Perception of Personality by Humans and LLMs: Both human and LLM evaluators could perceive certain personality traits with notable accuracy. However, the accuracy decreased notably once evaluators were informed of the AI's authorship, suggesting the awareness of AI involvement influences human perception of personality expression.
Differences in Evaluation between Human and LLM Evaluators: The findings illustrate a discrepancy in how human and LLM evaluators perceive and evaluate the stories, with LLM evaluators generally assigning higher scores across several evaluation dimensions.

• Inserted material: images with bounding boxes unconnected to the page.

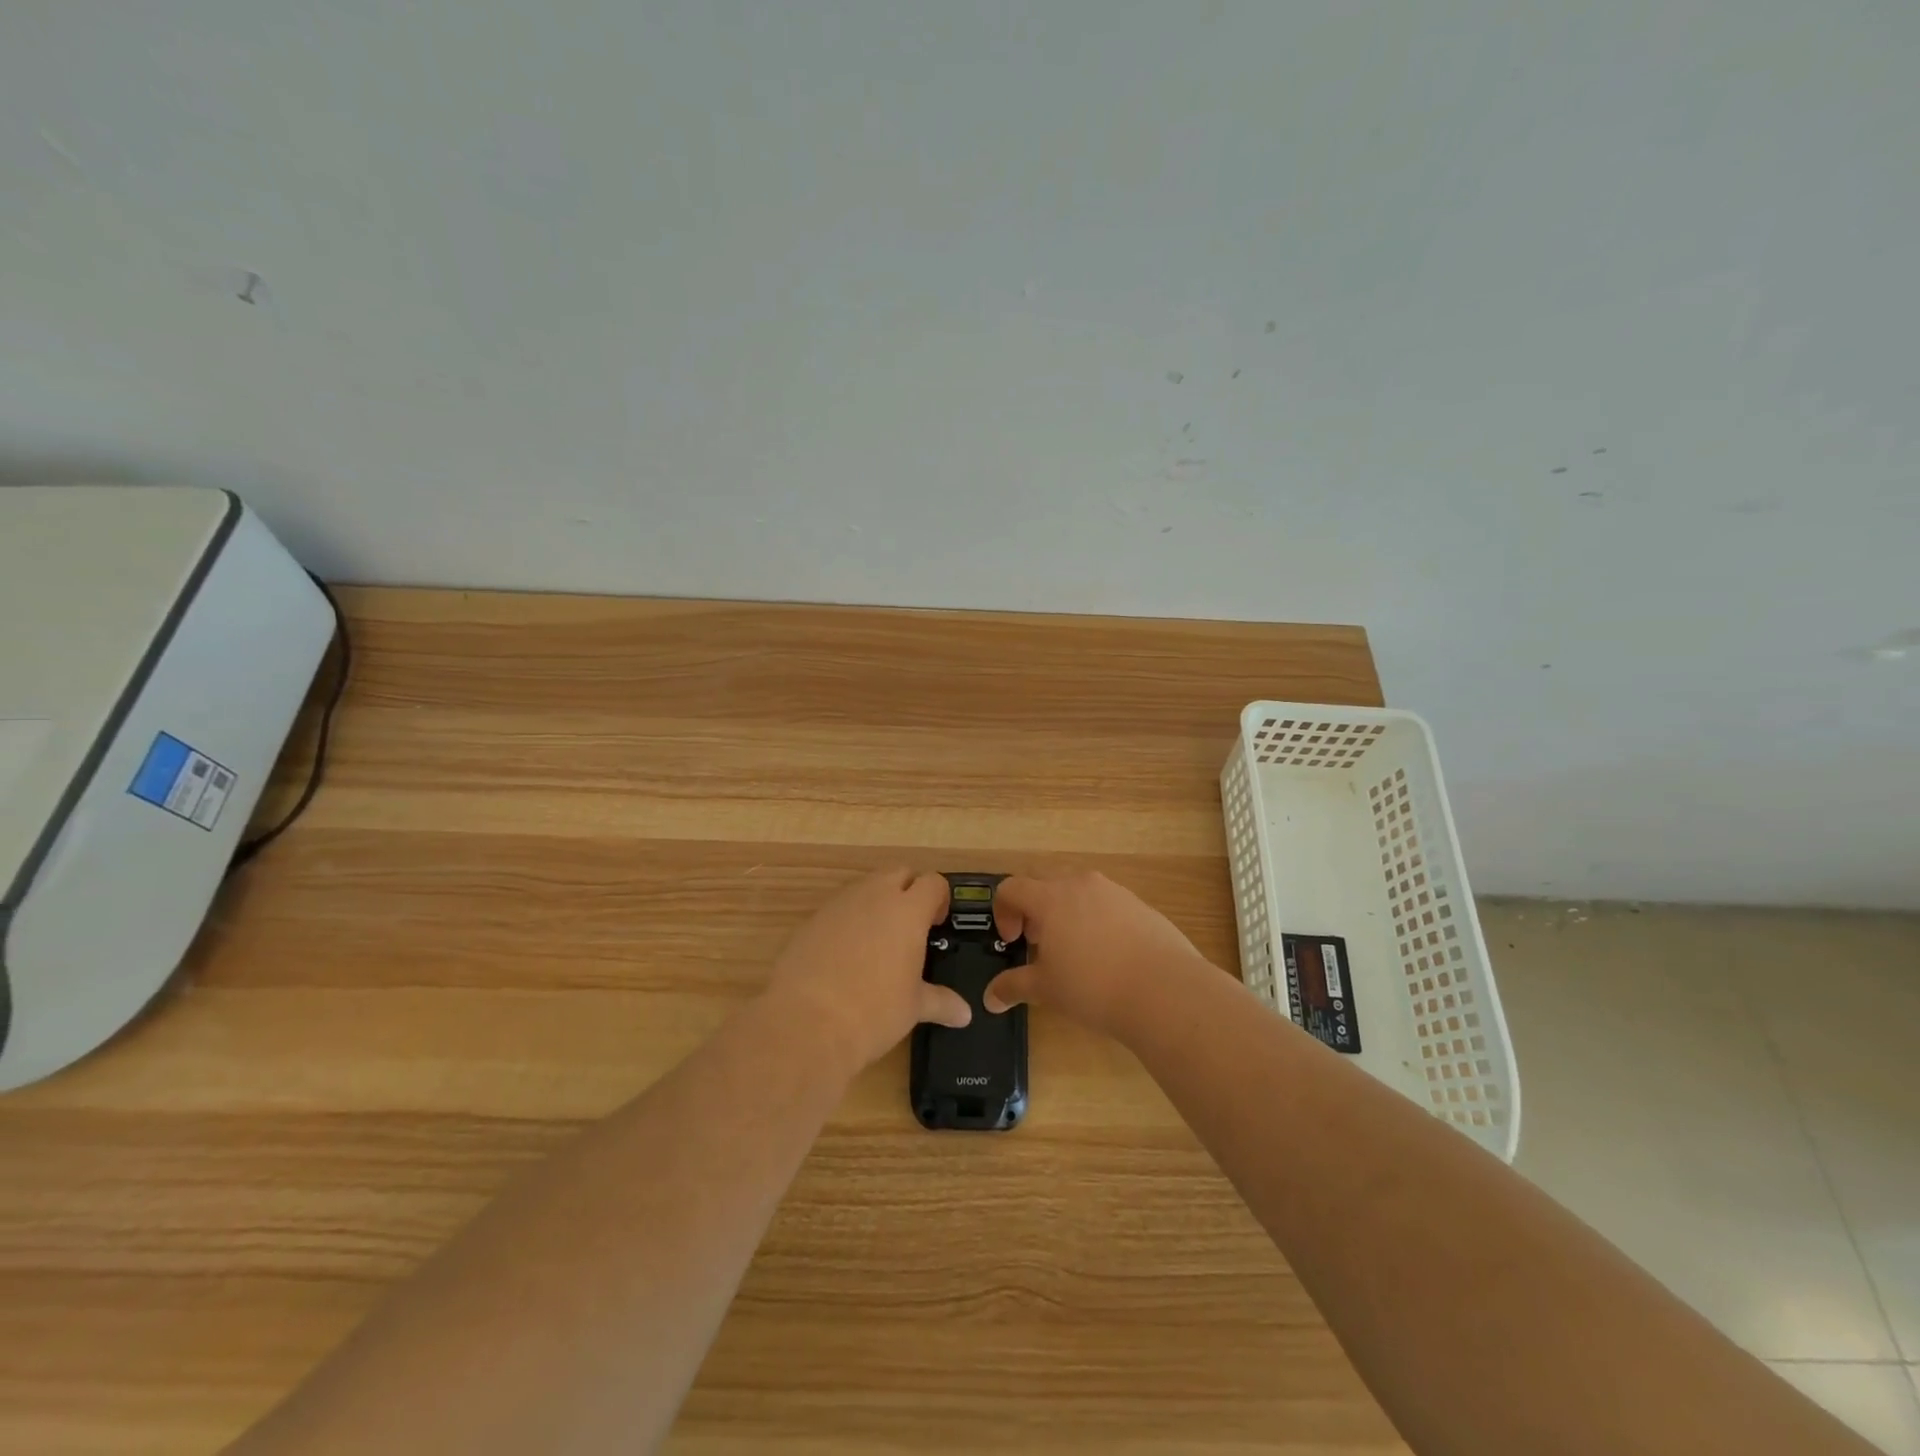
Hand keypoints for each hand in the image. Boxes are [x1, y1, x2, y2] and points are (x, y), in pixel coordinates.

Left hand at [763, 868, 970, 1071]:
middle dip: (909, 891)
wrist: (806, 1022)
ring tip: (879, 941)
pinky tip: (847, 954)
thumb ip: (941, 1002)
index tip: (937, 923)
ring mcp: (839, 904)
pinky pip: (839, 907)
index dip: (939, 898)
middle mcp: (874, 896)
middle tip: (911, 926)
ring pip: (866, 886)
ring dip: (878, 902)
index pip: (933, 882)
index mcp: (908, 910)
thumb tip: (964, 1014)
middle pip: (899, 873)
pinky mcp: (812, 919)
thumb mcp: (913, 1007)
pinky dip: (849, 919)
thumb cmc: (874, 1012)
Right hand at [984, 871, 1207, 1037]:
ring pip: (1077, 890)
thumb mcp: (1046, 990)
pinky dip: (1095, 919)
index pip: (1011, 887)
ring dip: (1065, 912)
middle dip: (1033, 909)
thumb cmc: (1093, 986)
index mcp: (1050, 897)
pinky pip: (1105, 903)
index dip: (1003, 911)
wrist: (1164, 990)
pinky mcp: (1139, 904)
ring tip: (1073, 951)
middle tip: (1038, 943)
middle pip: (1044, 882)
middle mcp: (1080, 884)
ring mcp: (1114, 891)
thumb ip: (1013, 987)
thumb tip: (990, 998)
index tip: (1013, 942)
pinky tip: (1107, 956)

Implications and Future Directions

This research not only contributes to our understanding of the capabilities and limitations of current LLMs in expressing personality traits but also sets the stage for future explorations in personalized AI interactions. The findings have both practical and theoretical ramifications, highlighting the potential of using LLMs in applications requiring personalized interactions and raising questions about the interpretability and authenticity of AI-generated content.

Further investigations could expand on this work by exploring more diverse and complex narratives, integrating multimodal data, and examining other psychological models beyond the Big Five. Additionally, understanding the societal and ethical implications of deploying personality-expressing LLMs in real-world applications remains a critical future direction.

Conclusion

"PersonaLLM: Investigating the Ability of LLMs to Express Personality Traits" presents a significant step forward in the field of generative AI and personalized digital interactions. By systematically assessing the ability of LLMs to express and reflect human personality traits, this paper not only enhances our understanding of the current capabilities of these technologies but also opens new avenues for their application in areas ranging from virtual assistants to digital therapy and beyond.